> What the task requires:
Copy the rows below without changes, from the line with "Calculemos la media" up to and including the line with "Por lo tanto", and leave the pictures out of your copy.

------ Data provided ------

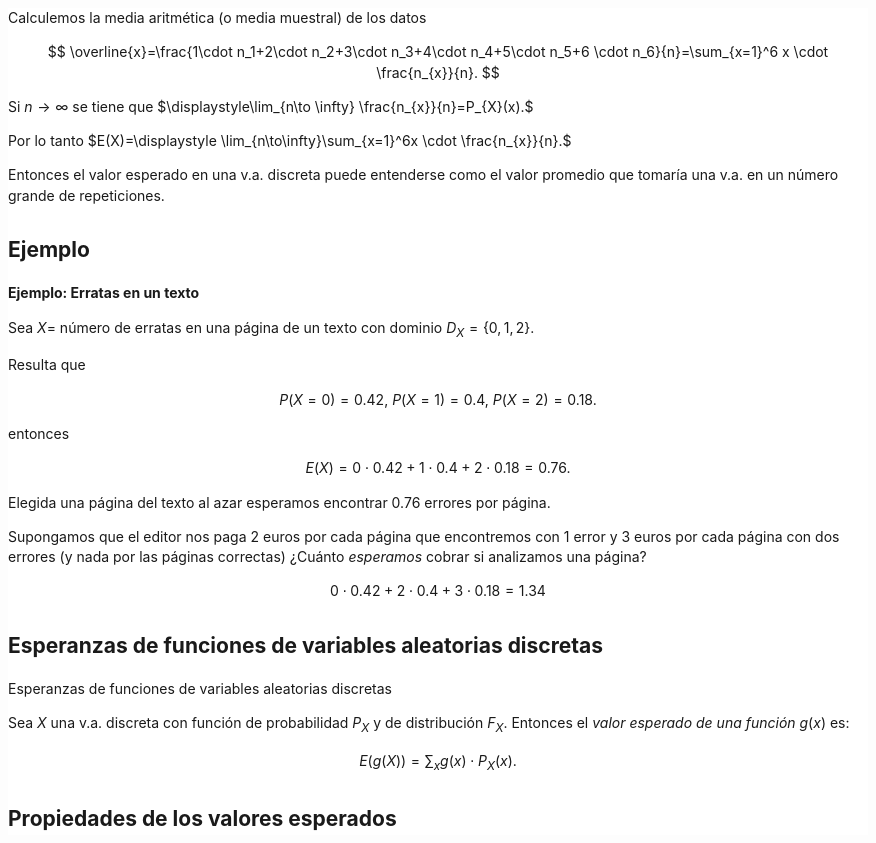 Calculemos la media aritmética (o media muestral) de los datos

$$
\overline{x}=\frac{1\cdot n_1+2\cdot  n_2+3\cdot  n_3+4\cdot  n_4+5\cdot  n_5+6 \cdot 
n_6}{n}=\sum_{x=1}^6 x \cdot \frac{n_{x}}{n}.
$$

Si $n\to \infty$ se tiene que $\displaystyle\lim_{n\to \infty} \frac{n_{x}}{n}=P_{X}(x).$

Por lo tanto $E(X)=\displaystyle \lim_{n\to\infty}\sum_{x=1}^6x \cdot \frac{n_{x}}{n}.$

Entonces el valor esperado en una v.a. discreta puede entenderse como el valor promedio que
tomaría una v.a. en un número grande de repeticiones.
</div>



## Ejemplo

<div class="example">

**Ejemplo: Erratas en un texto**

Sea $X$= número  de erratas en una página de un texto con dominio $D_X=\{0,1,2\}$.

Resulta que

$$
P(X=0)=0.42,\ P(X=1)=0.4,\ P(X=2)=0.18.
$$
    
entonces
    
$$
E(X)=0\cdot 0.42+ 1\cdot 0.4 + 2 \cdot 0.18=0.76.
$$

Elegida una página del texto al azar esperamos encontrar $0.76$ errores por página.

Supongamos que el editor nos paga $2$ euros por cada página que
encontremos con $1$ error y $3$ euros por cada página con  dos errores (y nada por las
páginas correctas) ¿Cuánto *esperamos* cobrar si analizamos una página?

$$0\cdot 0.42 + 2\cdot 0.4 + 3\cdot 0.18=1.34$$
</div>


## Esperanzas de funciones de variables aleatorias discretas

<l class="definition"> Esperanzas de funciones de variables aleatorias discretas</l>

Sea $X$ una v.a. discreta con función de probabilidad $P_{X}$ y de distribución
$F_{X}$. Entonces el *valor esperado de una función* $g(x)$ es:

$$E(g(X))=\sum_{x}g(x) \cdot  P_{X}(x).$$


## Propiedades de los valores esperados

------
------ Data provided ------

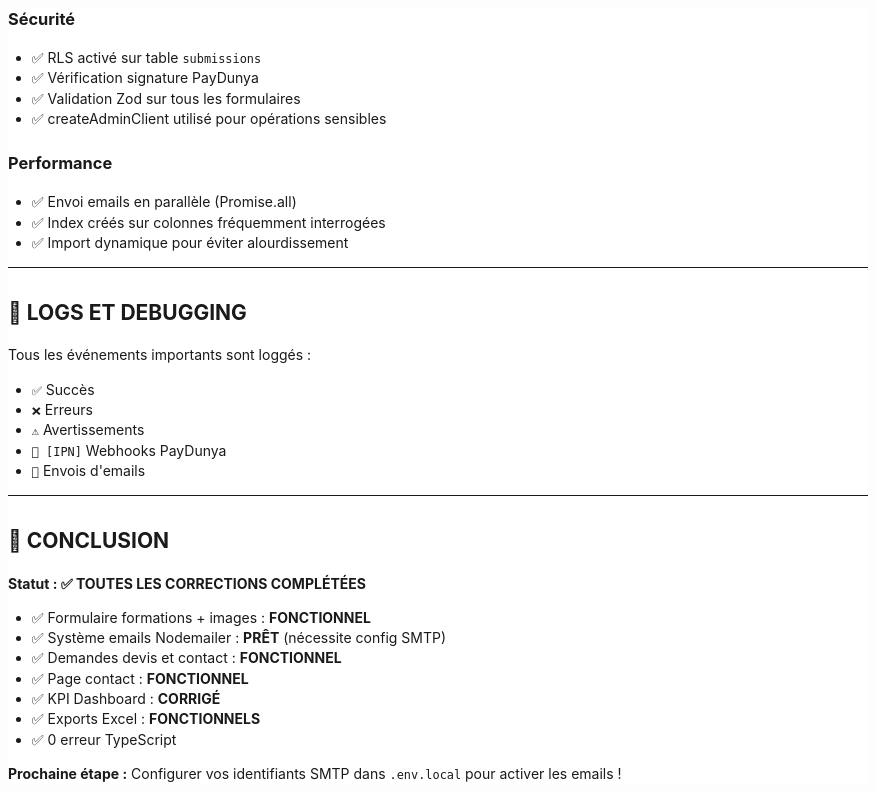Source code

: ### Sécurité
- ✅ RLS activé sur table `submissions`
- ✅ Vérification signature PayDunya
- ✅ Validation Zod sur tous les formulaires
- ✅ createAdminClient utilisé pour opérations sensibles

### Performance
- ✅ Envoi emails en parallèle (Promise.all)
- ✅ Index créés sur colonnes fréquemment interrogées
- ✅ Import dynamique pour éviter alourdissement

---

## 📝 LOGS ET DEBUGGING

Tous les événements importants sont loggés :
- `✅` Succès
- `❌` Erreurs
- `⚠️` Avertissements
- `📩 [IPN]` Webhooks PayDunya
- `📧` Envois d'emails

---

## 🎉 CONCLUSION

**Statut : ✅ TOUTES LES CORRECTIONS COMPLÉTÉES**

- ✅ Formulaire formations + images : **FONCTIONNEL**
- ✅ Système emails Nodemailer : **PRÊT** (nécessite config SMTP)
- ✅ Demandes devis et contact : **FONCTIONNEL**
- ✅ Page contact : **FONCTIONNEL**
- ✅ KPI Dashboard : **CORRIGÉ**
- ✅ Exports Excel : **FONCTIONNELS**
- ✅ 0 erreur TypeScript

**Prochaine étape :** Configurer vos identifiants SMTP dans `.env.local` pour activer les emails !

------
------ Data provided ------

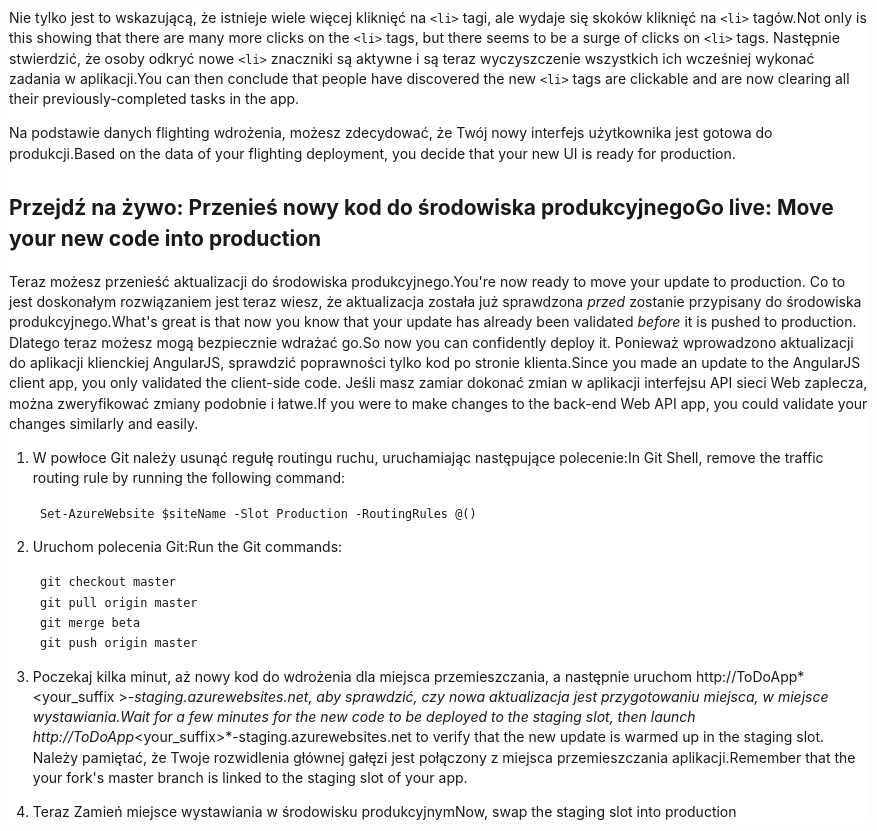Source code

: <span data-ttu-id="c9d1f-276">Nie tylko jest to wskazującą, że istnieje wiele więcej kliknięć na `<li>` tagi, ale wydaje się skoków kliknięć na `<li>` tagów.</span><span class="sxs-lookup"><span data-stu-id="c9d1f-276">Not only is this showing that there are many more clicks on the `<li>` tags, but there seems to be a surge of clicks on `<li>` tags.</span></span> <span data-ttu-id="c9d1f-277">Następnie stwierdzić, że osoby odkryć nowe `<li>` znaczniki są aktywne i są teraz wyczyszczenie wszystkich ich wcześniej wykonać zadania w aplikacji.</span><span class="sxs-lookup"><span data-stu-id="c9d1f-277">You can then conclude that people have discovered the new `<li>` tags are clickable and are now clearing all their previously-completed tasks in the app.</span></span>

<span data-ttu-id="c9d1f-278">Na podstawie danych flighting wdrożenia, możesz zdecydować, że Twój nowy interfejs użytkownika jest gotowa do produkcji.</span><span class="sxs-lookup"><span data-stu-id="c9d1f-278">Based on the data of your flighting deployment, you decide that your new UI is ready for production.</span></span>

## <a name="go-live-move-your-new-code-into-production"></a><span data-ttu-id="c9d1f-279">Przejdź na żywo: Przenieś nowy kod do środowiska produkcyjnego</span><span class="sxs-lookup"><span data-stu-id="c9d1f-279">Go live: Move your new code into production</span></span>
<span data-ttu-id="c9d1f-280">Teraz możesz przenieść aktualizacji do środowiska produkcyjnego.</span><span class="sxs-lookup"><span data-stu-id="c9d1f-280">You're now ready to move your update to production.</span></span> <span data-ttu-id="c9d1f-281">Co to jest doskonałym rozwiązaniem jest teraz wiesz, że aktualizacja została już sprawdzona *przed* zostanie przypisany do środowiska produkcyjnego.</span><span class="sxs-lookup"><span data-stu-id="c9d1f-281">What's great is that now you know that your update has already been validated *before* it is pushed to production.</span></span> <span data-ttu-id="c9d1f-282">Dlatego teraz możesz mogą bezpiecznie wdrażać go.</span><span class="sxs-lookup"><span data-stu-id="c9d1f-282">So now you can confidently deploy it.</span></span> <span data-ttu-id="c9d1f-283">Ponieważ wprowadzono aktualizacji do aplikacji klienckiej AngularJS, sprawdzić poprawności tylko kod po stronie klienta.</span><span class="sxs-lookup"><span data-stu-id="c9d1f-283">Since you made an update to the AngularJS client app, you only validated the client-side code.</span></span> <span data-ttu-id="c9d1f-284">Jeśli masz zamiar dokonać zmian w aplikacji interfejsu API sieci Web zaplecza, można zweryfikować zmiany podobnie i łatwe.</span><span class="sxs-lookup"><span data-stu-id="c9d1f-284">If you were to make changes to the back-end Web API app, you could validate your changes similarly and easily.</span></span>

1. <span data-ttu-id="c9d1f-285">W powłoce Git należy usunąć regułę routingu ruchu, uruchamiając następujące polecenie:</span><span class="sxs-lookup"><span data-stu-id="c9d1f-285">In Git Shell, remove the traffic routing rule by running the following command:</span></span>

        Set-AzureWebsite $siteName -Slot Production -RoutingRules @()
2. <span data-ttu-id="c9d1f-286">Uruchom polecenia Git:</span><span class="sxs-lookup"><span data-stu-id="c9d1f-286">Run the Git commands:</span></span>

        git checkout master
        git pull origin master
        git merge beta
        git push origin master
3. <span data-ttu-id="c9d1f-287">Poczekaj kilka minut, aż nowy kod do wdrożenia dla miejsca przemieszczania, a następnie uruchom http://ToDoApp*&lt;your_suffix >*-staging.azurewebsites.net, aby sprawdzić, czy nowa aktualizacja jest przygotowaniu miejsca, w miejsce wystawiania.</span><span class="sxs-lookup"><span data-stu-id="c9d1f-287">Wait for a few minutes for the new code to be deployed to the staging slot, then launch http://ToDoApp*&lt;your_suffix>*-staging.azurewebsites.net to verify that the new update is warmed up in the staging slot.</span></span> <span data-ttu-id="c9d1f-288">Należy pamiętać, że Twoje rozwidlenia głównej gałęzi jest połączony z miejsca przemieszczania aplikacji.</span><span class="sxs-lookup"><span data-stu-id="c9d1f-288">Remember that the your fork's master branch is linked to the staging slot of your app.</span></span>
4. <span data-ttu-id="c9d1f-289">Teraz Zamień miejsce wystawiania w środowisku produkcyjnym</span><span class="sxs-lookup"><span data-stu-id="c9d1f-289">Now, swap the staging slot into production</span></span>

------

> Exercise result:
 Calculemos la media aritmética (o media muestral) de los datos

$$
\overline{x}=\frac{1\cdot n_1+2\cdot  n_2+3\cdot  n_3+4\cdot  n_4+5\cdot  n_5+6 \cdot 
n_6}{n}=\sum_{x=1}^6 x \cdot \frac{n_{x}}{n}.
$$

Si $n\to \infty$ se tiene que $\displaystyle\lim_{n\to \infty} \frac{n_{x}}{n}=P_{X}(x).$

Por lo tanto $E(X)=\displaystyle \lim_{n\to\infty}\sum_{x=1}^6x \cdot \frac{n_{x}}{n}.$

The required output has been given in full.